Lexicon Financial Group Weekly Update

Monday, November 8, 2021

 

Upcoming Event

Last week, a policy announcement was made in the United States by the FOMC -- the Federal Open Market Commission – to leave overnight interest rates unchanged. The FOMC is part of the Federal Reserve (“The Fed”). The Federal Reserve also announced that it will begin tapering its bond purchases starting later in November.

As with so many of these announcements, the markets largely anticipated this move, and North American equity markets climbed higher. For the period between November 1 and November 4, the TSX/S&P gained 0.59% while the S&P500 gained 1.44%. (1)


Looking In

We’ve recently heard from clients who want us to dig a little deeper and explain how capital markets interconnect and fit together. Given that the news of the week was dominated by the FOMC announcement, I thought it would be interesting to look at what the Fed actually does and how decisions made impact capital markets.

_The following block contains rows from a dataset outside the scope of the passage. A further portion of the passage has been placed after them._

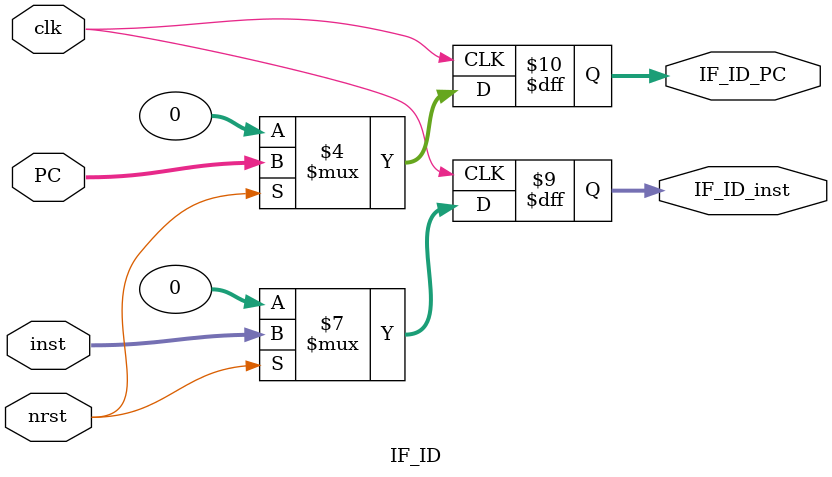
<source format=v>
`timescale 1ns / 1ps


module IF_ID(
    input clk,
    input nrst,
    input [31:0] inst,
    input [31:0] PC,
    output reg  [31:0] IF_ID_inst,
    output reg  [31:0] IF_ID_PC
    );

    always@(posedge clk)begin
        if(!nrst)begin
            IF_ID_inst  <= 32'b0;
            IF_ID_PC    <= 32'b0;
        end else begin
            IF_ID_inst  <= inst;
            IF_ID_PC    <= PC; 
        end
    end
    
endmodule

</source>
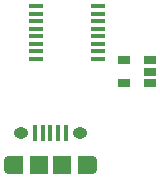
<source format=gbr>
%TF.GenerationSoftware,KiCad,Pcbnew,(5.1.9)-1*%
%TF.CreationDate,2021-03-08T10:45:14+00:00*%
%TF.ProjectId,gps_tracker_basic,6770735f-7472-4616-936b-65725f626173,1.0*%
%TF.SameCoordinates,Original*%
%TF.FileFunction,Paste,Bot*%
%TF.FilePolarity,Positive*%
%FSLAX46Y46*%
G04 Gerber Fmt 4.6, Leading zero omitted, Abs format (unit mm)*
G04 Created by KiCad (PCBNEW (5.1.9)-1) date 2021-03-08 10:45:14*
%MOMM*%
%LPD*%
G01*
G04 APERTURE LIST*
%ADD10O,1.250000X0.950000*%
%ADD11R,1.200000X1.550000*%
%ADD12O,0.890000X1.550000*%
%ADD13R,1.500000X1.550000*%
%ADD14R,0.400000X1.350000*%
%ADD15R,1.200000X0.400000*%
%ADD16R,1.060000X0.650000*%
G04 APERTURE END LIST*
D10*
%TO.C,J2*%
X138343000Y-119100000D03*
X143343000Y-119100000D03*
D11*
X137943000Y-121800000D03*
X143743000Y-121800000D03*
D12*
X137343000Y-121800000D03*
D13*
X139843000Y-121800000D03*
X141843000Y-121800000D03*
D12*
X144343000Y-121800000D03*
D14*
X139543000Y-119100000D03*
X140193000Y-119100000D03*
X140843000Y-119100000D03*
X141493000Y-119100000D03*
X142143000Y-119100000D03*
%TD*%
D15*
%TO.C,U3*%
X139640000Y-108394500D03*
X139640000Y-109029500D03*
X139640000Y-109664500D03*
X139640000Y-110299500D03*
X139640000Y-110934500D03*
X139640000Y-111569500D03*
X139640000Y-112204500D03*
X139640000Y-112839500D03*
X144840000Y-112839500D03*
X144840000Y-112204500D03*
X144840000Y-111569500D03*
X144840000Y-110934500D03*
X144840000Y-110299500D03*
X144840000Y-109664500D03*
X144840000Y-109029500D03*
X144840000Y-108394500D03*
%TD*%
D16*
%TO.C,U7*%
X147109000Y-112969000D03*
X147109000Y-114869000D03*
X149309000Y-114869000D03*
X149309000Y-113919000D03*
X149309000Y-112969000D03*
%TD*%
M02*

</source>
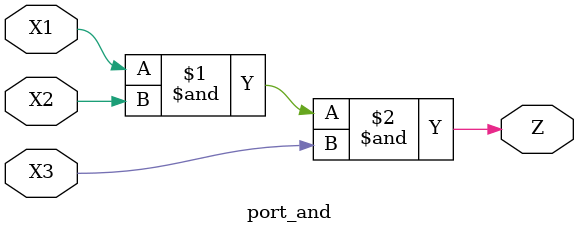
<source format=v>
`timescale 1ns / 1ps

module TopLevel;
  reg X1,X2,X3;
  wire Z;
  port_and port(X1,X2,X3,Z);
  
  initial begin
    X1 = 1'b0; X2 = 1'b0; X3 = 1'b0; #50
    $display("X1 = %b, X2 = %b, X3 = %b, Z = %b \n",X1,X2,X3,Z);
    X1 = 1'b0; X2 = 1'b0; X3 = 1'b1; #50
    $display("X1 = %b, X2 = %b, X3 = %b, Z = %b \n",X1,X2,X3,Z);
    X1 = 1'b0; X2 = 1'b1; X3 = 1'b0; #50
    $display("X1 = %b, X2 = %b, X3 = %b, Z = %b \n",X1,X2,X3,Z);
    X1 = 1'b0; X2 = 1'b1; X3 = 1'b1; #50
    $display("X1 = %b, X2 = %b, X3 = %b, Z = %b \n",X1,X2,X3,Z);
    X1 = 1'b1; X2 = 1'b0; X3 = 1'b0; #50
    $display("X1 = %b, X2 = %b, X3 = %b, Z = %b \n",X1,X2,X3,Z);
    X1 = 1'b1; X2 = 1'b0; X3 = 1'b1; #50
    $display("X1 = %b, X2 = %b, X3 = %b, Z = %b \n",X1,X2,X3,Z);
    X1 = 1'b1; X2 = 1'b1; X3 = 1'b0; #50
    $display("X1 = %b, X2 = %b, X3 = %b, Z = %b \n",X1,X2,X3,Z);
    X1 = 1'b1; X2 = 1'b1; X3 = 1'b1; #50
    $display("X1 = %b, X2 = %b, X3 = %b, Z = %b \n",X1,X2,X3,Z);
    $finish;
  end
endmodule

module port_and(X1,X2,X3,Z);
  input X1,X2,X3;
  output Z; wire Z;
  assign Z = ((X1 & X2) & X3);
endmodule

</source>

The role of the Fed has evolved since its founding in 1913. Originally, it was a response to bank collapses that occurred in the 19th and early 20th centuries as a means to provide stability to the system. Imagine going to your local bank and finding out that they could not give you your money. It’s like a scene out of “It’s a Wonderful Life”. Creating the Fed helped address money shortages, allowed banks access to credit, and built confidence in the overall system.

The FOMC – Federal Open Market Commission – meets approximately eight times a year to vote on policy in response to ongoing and changing market conditions. Their goals are to stabilize prices and maximize employment in the United States. Of course, this juggling act isn’t easy. More jobs equates to more money in the economy, which drives prices higher. Higher prices is a tell-tale sign of inflation - the cost of goods and services rising over time. Indeed, many central banks around the world have a goal of holding annual inflation to between 1-3%, annually. In the US, inflation was measured at a 13-year high of 5.4% in September 2021. So what could the FOMC do from a policy perspective to reduce inflation?

In general, there is an inverse relationship between inflation and interest rates. If interest rates are low, economic expansion occurs and inflation increases. That’s because consumers have more money to spend – the cost of servicing existing debts is lower. The pandemic has changed things. At the onset of the pandemic, interest rates were already at historic lows. There was nowhere for the Fed to cut, so instead they stimulated the economy by buying assets themselves. Last week they announced that they would be tapering – gradually reducing – the amount of these purchases. This easing of purchases should – one assumes – have a similar effect to a rising interest rate. In the fight against inflation, removing economic stimulus is the textbook response. This move will put upward pressure on interest rates, which should put downward pressure on inflation.

 

Looking Out

Of course, we will continue to keep a close watch on inflation. Earlier last week I spoke with Amy Steciuk, Portfolio Manager with Cougar Global Investments. Each month the investment team at Cougar Global completes a comprehensive macro-economic scenario analysis, reviewing risks and opportunities for investment in the global economy. Amy shared that in the last 12 months the risk of inflation has become more important to how their investment portfolios are constructed.

It’s amazing how much can change in a year.

Further Reading

 

The opinions expressed are those of Craig Swistun and not necessarily those of Raymond James Investment Counsel which is a subsidiary of Raymond James Ltd. Statistics and factual data and other information presented are from sources believed to be reliable but their accuracy cannot be guaranteed. It is furnished on the basis and understanding that Raymond James is to be under no liability whatsoever in respect thereof. It is for information purposes only and is not to be construed as an offer or solicitation for the sale or purchase of securities. Raymond James advisors are not tax advisors and we recommend that clients seek independent advice from a professional advisor on tax-related matters.

  1. Data provided by Factset showing the price return of S&P500 and TSX for November 1 -November 4, 2021 in its respective local currency.